Personal information
- Nationality: Lithuanian
- Citizenship: Lithuanian
- Born: 25 March 1996 (age 29) Pakruojis, Lithuania

Sport
- Country: Lithuania
- Sport: Biathlon
- Club: SK Vilimeksas
- Coached by: Ruslanas Nikitinas

= Gabrielė Leščinskaitė =

Lithuanian biathlete (born 1996)

Gabrielė Leščinskaitė (born 25 March 1996) is a Lithuanian biathlete and sport psychologist. She represented Lithuania at the Junior World Championships in 2012, 2013, 2014 and 2015, and at the Biathlon World Championships 2015 in Kontiolahti. In 2022 she represented Lithuania at the 2022 Beijing Olympics.

Leščinskaitė studied psychology at the Mykolas Romeris University. In 2022 she became a sport psychologist for the Lithuanian youth Olympic team at the 2022 European Youth Summer Olympic Festival.

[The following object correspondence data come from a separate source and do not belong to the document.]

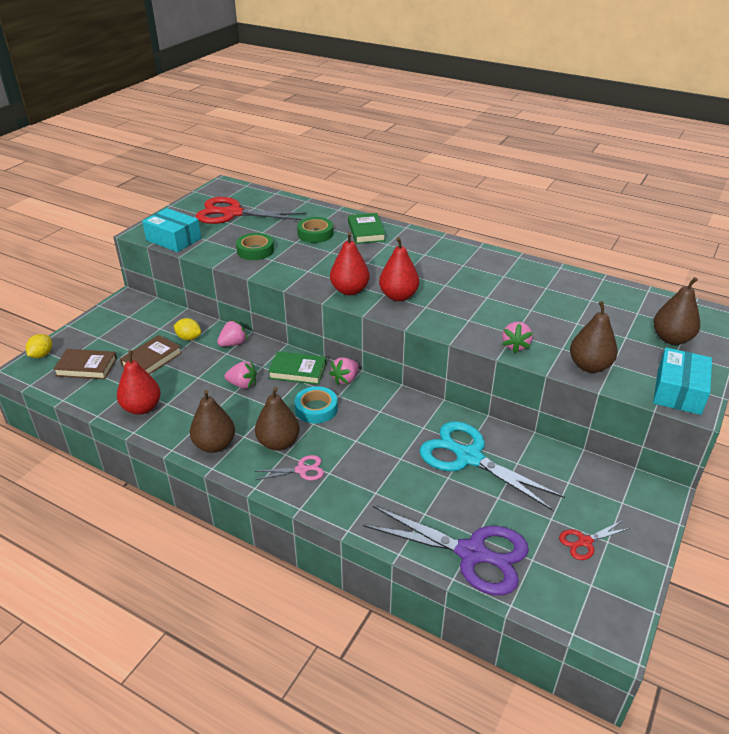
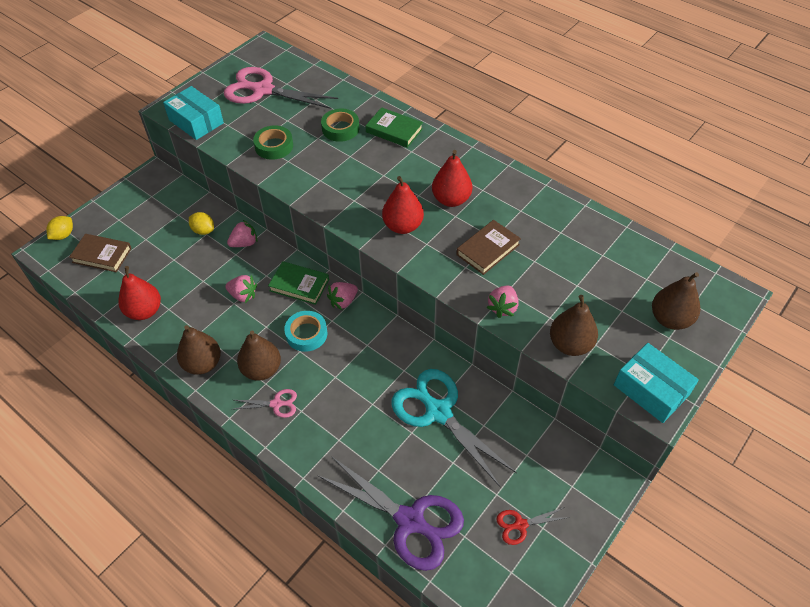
camera: 10 degrees right, 15 degrees up
brown book [120,335,182,375] -> brown book moved to [456,220,521,275]
red scissors [196,197,307,224] -> pink scissors [224,67,338,109]
red pear [330,232,370,295] -> red pear moved to [432,150,472,207]
green book [348,213,386,244] -> green book turned 60 degrees counterclockwise [365,107,423,148]
turquoise box [653,348,712,415] -> turquoise box turned 75 degrees counterclockwise [614,343,699,423]

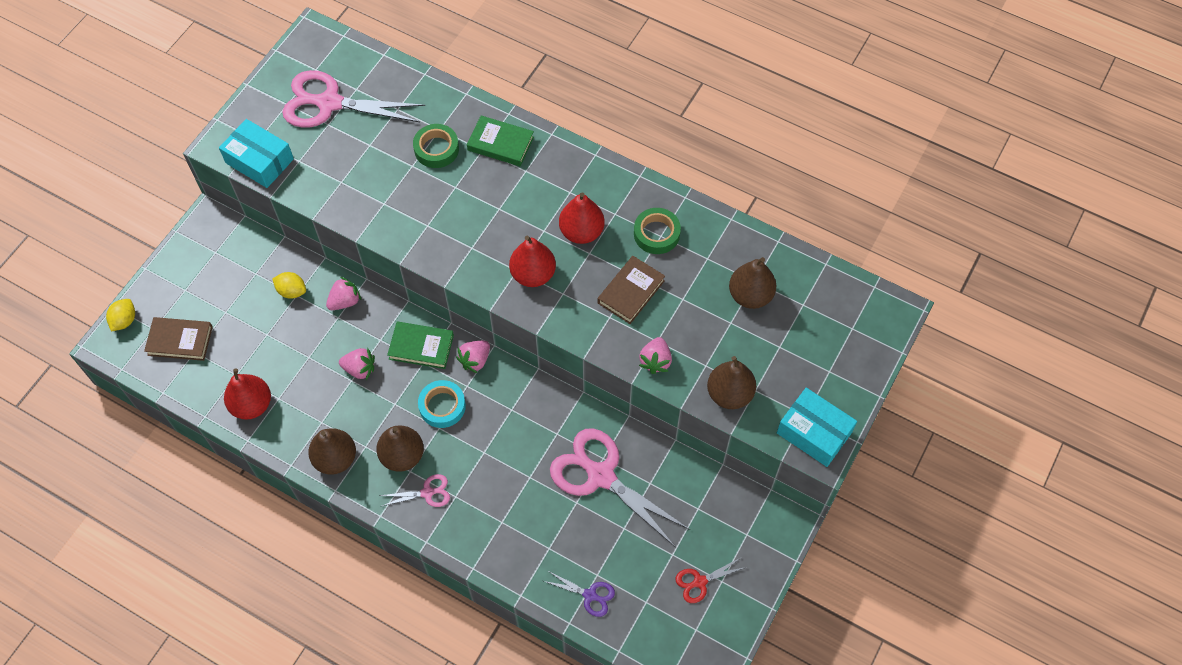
camera: 10 degrees left, 10 degrees up
green tape [253,125,293,160] -> green tape moved to [634,208,681,254]
purple scissors [317,456,464,571] -> purple scissors [544,570,615,617], size x0.46
turquoise scissors [391,369,517,487] -> pink scissors [550,428,690,547]
brown pear [652,272,700,330] -> brown pear moved to [729,257,776,309]

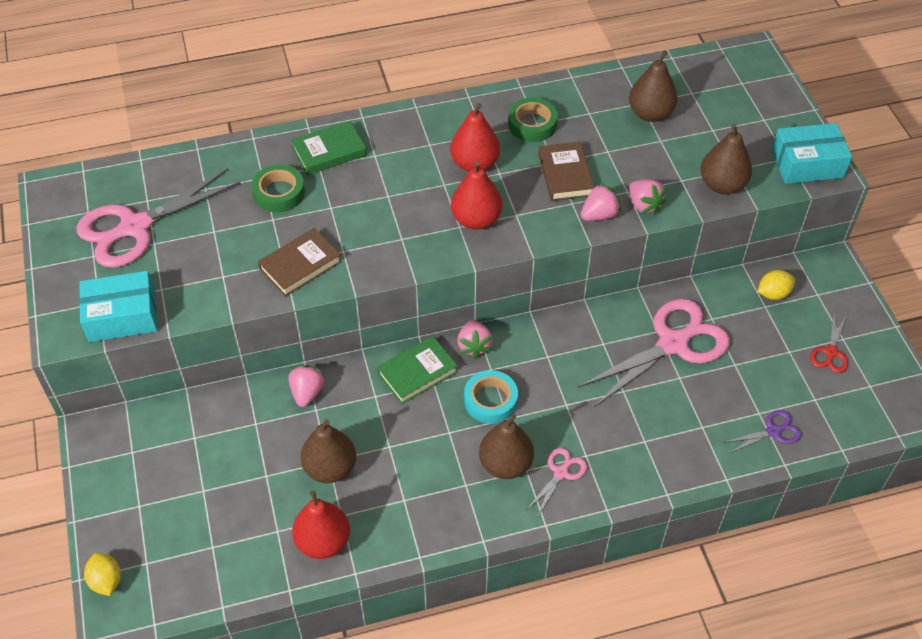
camera: 45 degrees left, 10 degrees down
brown book [144,317,213,361] -> brown book moved to [258,228,342,297]
yellow lemon [272,272,306,299] -> yellow lemon moved to [757,270,795,300]
brown pear [308,428,356,475] -> brown pear moved to [301,419,356,483]
pink strawberry [339,348,375,380] -> pink strawberry moved to [581,183,621,221]
pink scissors [550,428,690,547] -> pink scissors turned 150 degrees clockwise [578,299,730,407]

In October 2023, Leščinskaitė announced her retirement from biathlon.

==Biathlon results==
All results are sourced from the International Biathlon Union.
===Olympic Games===
0 medals

| Event | Individual | Sprint | Pursuit | Mass start | Relay | Mixed relay |
|---|---|---|---|---|---|---|
| China 2022 Beijing | 61st | 63rd | — | — | — | — |

===World Championships===
0 medals

| Event | Individual | Sprint | Pursuit | Mass start | Relay | Mixed relay | Single Mixed relay |
|---|---|---|---|---|---|---|---|
| FIN 2015 Kontiolahti | 39th | 87th | — | — | 20th | — | — |
| NOR 2016 Oslo | 78th | 91st | — | — | — | — | — |
| AUT 2017 Hochfilzen | — | — | — | — | 21st | — | — |
| SWE 2019 Östersund | 76th | 87th | — | — | — | — | — |
| ITA 2020 Antholz-Anterselva | DNF | 69th | — | — | — | 16th | — |
| SLO 2021 Pokljuka | 58th | 61st | — | — | — | 17th | — |
| GER 2023 Oberhof | 47th | 53rd | 54th | — | — | 18th | 21st |

- During Olympic seasons competitions are only held for those events not included in the Olympic program.
  - The single mixed relay was added as an event in 2019.